■ **Records provided**

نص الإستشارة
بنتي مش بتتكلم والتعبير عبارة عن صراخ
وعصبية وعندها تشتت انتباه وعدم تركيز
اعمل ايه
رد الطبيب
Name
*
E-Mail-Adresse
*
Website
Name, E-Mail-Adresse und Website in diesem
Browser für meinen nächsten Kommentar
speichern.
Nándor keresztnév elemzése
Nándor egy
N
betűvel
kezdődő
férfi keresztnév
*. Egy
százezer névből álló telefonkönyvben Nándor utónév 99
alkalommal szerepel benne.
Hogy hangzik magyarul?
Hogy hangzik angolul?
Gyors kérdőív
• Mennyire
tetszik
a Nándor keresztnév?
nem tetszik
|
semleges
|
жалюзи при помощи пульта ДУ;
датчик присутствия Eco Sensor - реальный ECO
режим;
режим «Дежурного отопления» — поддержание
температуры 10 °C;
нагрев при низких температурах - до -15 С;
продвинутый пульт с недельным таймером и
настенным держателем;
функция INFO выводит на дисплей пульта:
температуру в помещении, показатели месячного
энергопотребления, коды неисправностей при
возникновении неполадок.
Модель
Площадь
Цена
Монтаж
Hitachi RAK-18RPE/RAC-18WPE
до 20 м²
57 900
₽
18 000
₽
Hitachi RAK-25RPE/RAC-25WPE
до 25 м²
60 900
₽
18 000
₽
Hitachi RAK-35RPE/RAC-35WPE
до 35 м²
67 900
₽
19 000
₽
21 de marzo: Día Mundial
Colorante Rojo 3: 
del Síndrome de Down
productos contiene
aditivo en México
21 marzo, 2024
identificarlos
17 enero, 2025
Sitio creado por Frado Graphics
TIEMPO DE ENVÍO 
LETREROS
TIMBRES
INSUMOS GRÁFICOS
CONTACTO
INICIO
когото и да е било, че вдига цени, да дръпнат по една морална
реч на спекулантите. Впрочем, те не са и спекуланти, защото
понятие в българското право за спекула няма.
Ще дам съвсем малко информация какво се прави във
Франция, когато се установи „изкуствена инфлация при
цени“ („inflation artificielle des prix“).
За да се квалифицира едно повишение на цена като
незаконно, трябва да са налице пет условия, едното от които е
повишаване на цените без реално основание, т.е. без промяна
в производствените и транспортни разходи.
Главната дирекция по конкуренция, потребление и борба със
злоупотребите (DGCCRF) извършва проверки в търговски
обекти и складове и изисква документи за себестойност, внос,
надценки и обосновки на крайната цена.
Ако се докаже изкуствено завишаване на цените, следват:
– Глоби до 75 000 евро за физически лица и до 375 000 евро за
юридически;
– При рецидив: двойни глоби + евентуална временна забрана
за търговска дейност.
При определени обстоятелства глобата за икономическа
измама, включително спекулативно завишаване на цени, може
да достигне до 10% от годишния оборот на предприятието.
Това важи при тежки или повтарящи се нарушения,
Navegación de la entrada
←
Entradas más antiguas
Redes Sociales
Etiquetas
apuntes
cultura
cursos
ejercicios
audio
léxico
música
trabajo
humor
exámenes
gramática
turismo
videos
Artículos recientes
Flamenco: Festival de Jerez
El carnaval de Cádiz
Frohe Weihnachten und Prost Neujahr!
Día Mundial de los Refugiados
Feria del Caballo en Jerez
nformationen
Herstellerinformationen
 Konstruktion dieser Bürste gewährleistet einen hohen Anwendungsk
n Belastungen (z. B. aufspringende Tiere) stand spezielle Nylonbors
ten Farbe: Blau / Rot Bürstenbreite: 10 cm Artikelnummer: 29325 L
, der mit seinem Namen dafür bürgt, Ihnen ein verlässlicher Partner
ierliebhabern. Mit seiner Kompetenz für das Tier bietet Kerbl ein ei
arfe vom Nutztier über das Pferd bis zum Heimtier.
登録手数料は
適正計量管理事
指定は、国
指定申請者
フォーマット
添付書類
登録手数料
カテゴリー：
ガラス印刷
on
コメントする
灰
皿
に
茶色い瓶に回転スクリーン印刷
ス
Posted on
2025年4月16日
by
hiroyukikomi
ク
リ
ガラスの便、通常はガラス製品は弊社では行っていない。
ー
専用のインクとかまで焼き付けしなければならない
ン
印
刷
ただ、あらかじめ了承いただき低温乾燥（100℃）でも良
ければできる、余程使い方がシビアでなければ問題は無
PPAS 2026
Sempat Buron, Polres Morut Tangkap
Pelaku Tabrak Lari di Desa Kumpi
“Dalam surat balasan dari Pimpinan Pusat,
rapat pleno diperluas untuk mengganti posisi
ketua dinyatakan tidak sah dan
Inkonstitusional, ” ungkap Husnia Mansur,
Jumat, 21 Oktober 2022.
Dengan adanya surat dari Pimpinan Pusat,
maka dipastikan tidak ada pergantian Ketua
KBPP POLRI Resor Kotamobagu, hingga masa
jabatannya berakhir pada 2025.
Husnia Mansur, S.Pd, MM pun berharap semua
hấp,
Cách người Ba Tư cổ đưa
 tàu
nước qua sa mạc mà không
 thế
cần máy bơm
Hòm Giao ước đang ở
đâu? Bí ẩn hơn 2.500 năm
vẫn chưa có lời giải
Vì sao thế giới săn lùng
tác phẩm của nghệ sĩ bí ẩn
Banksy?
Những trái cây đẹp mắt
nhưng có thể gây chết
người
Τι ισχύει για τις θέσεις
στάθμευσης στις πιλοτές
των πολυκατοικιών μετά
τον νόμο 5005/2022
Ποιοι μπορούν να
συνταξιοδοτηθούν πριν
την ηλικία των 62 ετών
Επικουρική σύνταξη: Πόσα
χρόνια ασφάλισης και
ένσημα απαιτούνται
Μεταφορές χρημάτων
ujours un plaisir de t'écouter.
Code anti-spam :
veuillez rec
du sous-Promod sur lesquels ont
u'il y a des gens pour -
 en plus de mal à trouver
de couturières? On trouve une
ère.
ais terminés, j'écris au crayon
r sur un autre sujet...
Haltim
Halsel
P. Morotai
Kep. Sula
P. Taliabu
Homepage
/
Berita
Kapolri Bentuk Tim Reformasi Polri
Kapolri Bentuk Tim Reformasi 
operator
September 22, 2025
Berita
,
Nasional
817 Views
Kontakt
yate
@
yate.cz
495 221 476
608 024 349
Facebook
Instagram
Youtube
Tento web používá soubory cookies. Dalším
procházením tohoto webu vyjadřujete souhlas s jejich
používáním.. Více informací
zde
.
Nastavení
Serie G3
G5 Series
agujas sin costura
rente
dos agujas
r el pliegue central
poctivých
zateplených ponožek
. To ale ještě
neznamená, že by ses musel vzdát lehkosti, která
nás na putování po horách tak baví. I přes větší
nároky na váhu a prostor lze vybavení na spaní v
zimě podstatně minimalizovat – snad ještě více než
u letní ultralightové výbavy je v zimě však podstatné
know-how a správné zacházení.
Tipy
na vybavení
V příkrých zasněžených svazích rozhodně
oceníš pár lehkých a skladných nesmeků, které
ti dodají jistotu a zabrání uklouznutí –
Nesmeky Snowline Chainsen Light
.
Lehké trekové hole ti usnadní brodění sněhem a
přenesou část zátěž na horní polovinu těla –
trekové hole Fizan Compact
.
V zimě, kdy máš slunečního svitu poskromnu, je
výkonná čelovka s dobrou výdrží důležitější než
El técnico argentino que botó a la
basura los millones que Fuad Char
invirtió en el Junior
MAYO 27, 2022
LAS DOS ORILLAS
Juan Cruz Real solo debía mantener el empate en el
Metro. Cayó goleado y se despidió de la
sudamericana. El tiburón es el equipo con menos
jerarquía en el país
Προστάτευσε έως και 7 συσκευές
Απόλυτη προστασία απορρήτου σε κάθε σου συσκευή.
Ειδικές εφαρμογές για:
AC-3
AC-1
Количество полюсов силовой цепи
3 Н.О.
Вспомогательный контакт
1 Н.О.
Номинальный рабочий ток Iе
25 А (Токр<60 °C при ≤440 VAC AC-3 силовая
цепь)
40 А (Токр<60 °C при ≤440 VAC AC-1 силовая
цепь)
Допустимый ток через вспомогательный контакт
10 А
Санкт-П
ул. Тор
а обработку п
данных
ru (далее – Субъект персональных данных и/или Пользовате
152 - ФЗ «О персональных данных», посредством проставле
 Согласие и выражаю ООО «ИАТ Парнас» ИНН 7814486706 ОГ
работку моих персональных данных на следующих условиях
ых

■ **What this task involves**
From the listing above, copy all lines holding the word "Hitachi".

■ **Output for this task**
Hitachi RAK-18RPE/RAC-18WPE
Hitachi RAK-25RPE/RAC-25WPE
Hitachi RAK-35RPE/RAC-35WPE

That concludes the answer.